Additionally, on the Closing Date and as a result of the Mergers, each of Richard A. Zimmerman (President and Chief Executive Officer), Tim Fisher (Chief Operating Officer), Brian C. Witherow (Executive Vice President and Chief Financial Officer), Brian Nurse (Executive Vice President, Chief Legal and Compliance Officer and Corporate Secretary), David R. Hoffman (Senior Vice President and Chief Accounting Officer) and Monica Sauls (Senior Vice President and Chief Human Resources Officer) ceased to serve as officers of the General Partner.
Item 7.01. | Regulation FD Disclosure. |
Following the consummation of the Mergers, on July 1, 2024, HoldCo, as the new combined company, issued a press release announcing the completion of the Mergers. A copy of the press release is attached hereto as Exhibit 99.1 and is incorporated herein by reference.
The information included in this Item 7.01 of this Current Report, including Exhibit 99.1 attached hereto, is being furnished. As such, the information (including Exhibit 99.1) contained herein shall not be deemed to be “filed” for the purposes of Section 18 of the Exchange Act, or otherwise subject to the liabilities of that Section, nor shall it be incorporated by reference into a filing under the Securities Act or the Exchange Act, except as shall be expressly set forth by specific reference in such a filing.
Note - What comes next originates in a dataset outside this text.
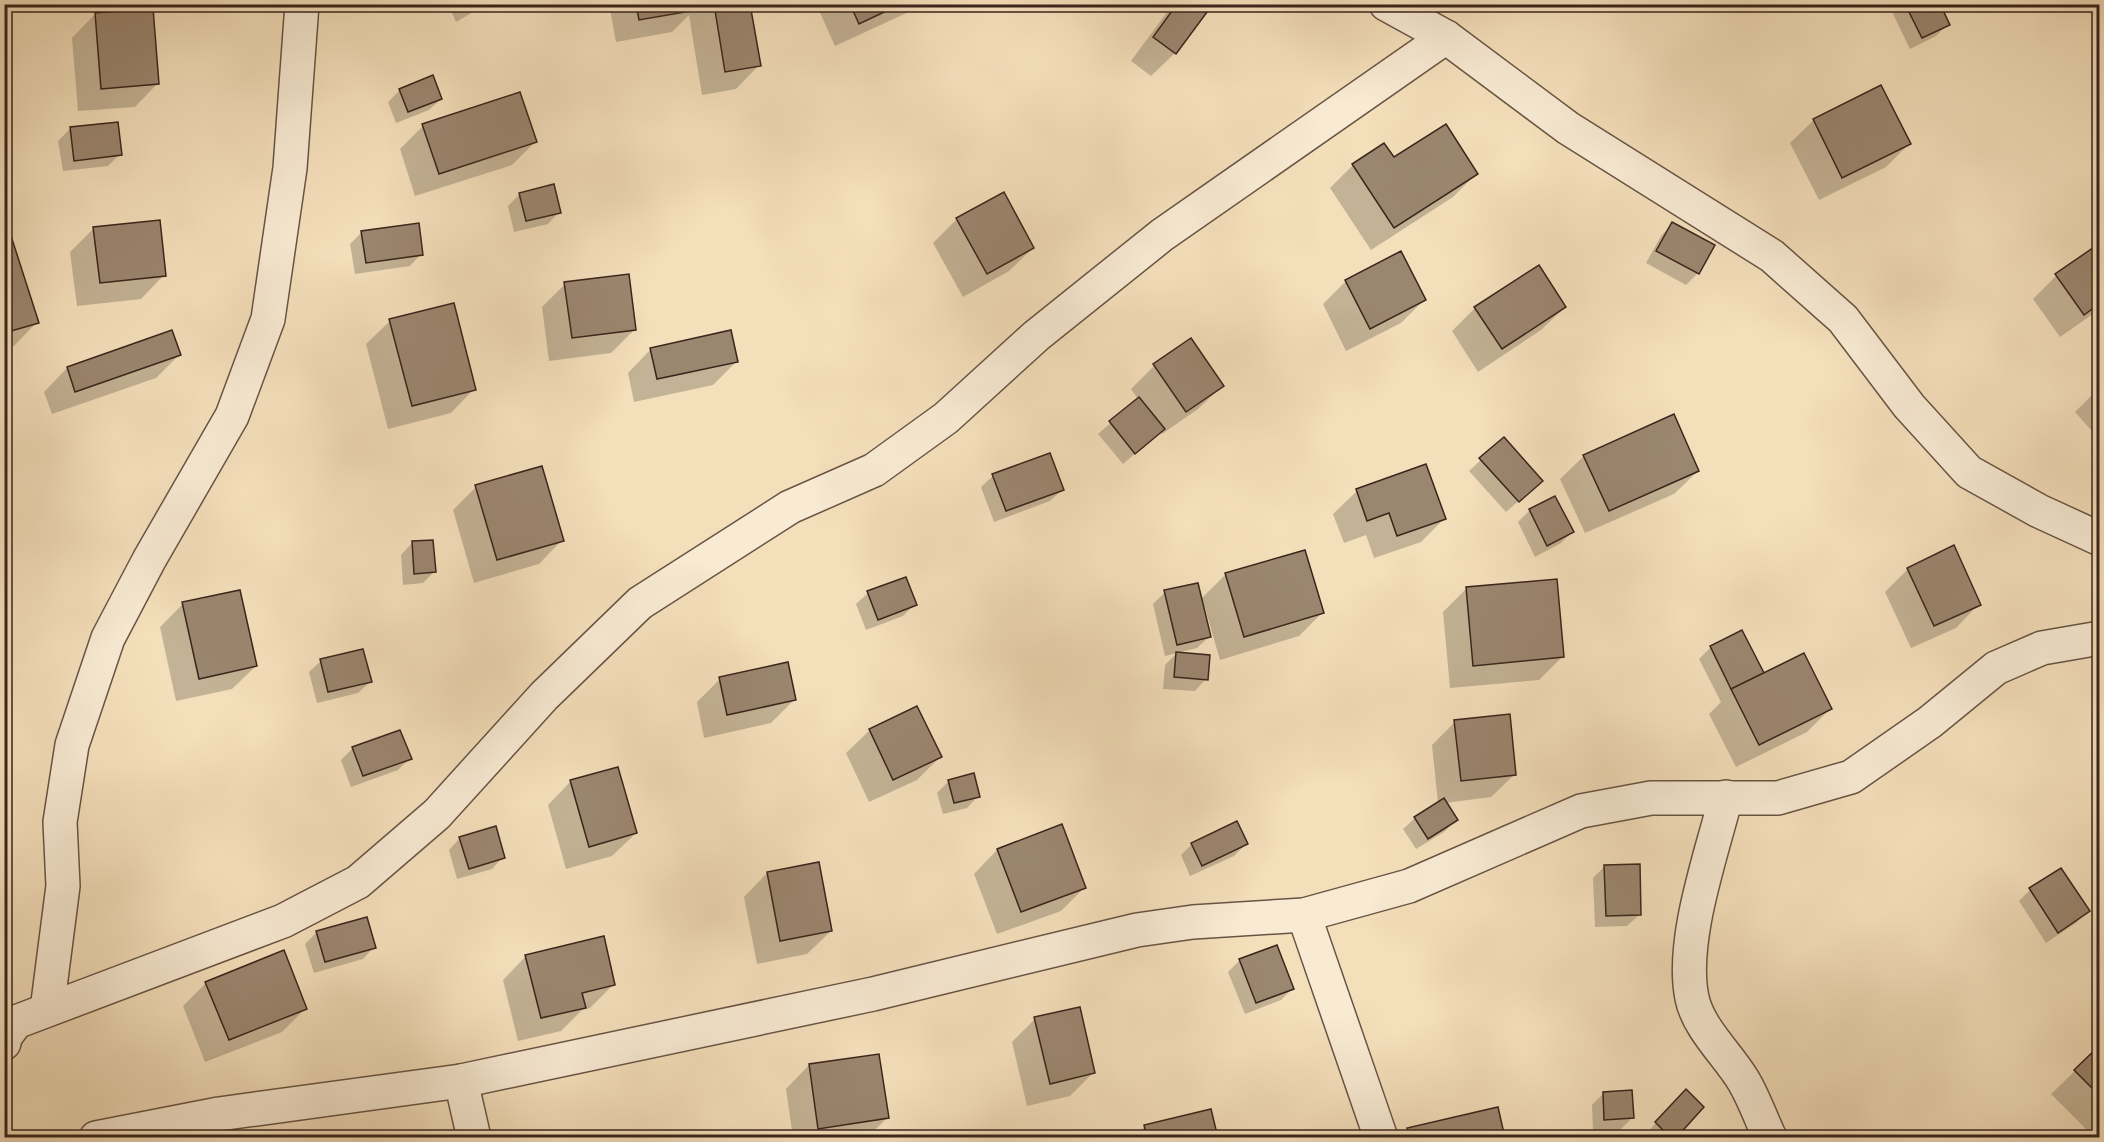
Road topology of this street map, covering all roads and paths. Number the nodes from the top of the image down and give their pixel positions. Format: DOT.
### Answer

On the Closing Date and in connection with the Mergers, HoldCo, the subsidiaries of Former Six Flags that guarantee indebtedness under the HoldCo credit agreement, dated May 1, 2024, as amended (the “HoldCo Credit Agreement”) (collectively, the “Former Six Flags Subsidiary Guarantors”), Canada’s Wonderland Company (“Canada’s Wonderland”), Magnum Management Corporation (“Magnum Management”), Millennium (together with Canada’s Wonderland and Magnum Management, the “Cedar Fair Co-Issuers”), the other former subsidiaries of Cedar Fair that guarantee indebtedness under the HoldCo Credit Agreement (excluding the Cedar Fair Co-Issuers, collectively, the “Cedar Fair Subsidiary Guarantors” and, together with the Cedar Fair Co-Issuers, the “Cedar Fair Guarantors”) and The Bank of New York Mellon (“BNYM”), as trustee, entered into supplemental indentures (collectively, the “Supplemental Indentures”) to, (i) the indenture, dated as of April 13, 2017 (the “2027 Cedar Fair Indenture”), by and among the Partnership, the Cedar Fair Co-Issuers, each of the guarantors party thereto and BNYM, as trustee, (ii) the indenture, dated as of June 27, 2019 (the “2029 Cedar Fair Indenture”), by and among the Partnership, the Cedar Fair Co-Issuers, each of the guarantors party thereto and BNMY, as trustee, and (iii) the indenture, dated as of October 7, 2020 (the “2028 Cedar Fair Indenture” and, together with the 2027 Cedar Fair Indenture and 2029 Cedar Fair Indenture, the “Cedar Fair Indentures”), by and among the Partnership, the Cedar Fair Co-Issuers, each of the guarantors party thereto and BNYM, as trustee. Pursuant to the Supplemental Indentures, (a) HoldCo assumed all of Cedar Fair’s obligations under the Cedar Fair Indentures and the notes issued thereunder (collectively, the “Cedar Fair Notes”), and (b) each of the Former Six Flags Subsidiary Guarantors agreed to fully and unconditionally guarantee the Cedar Fair Notes.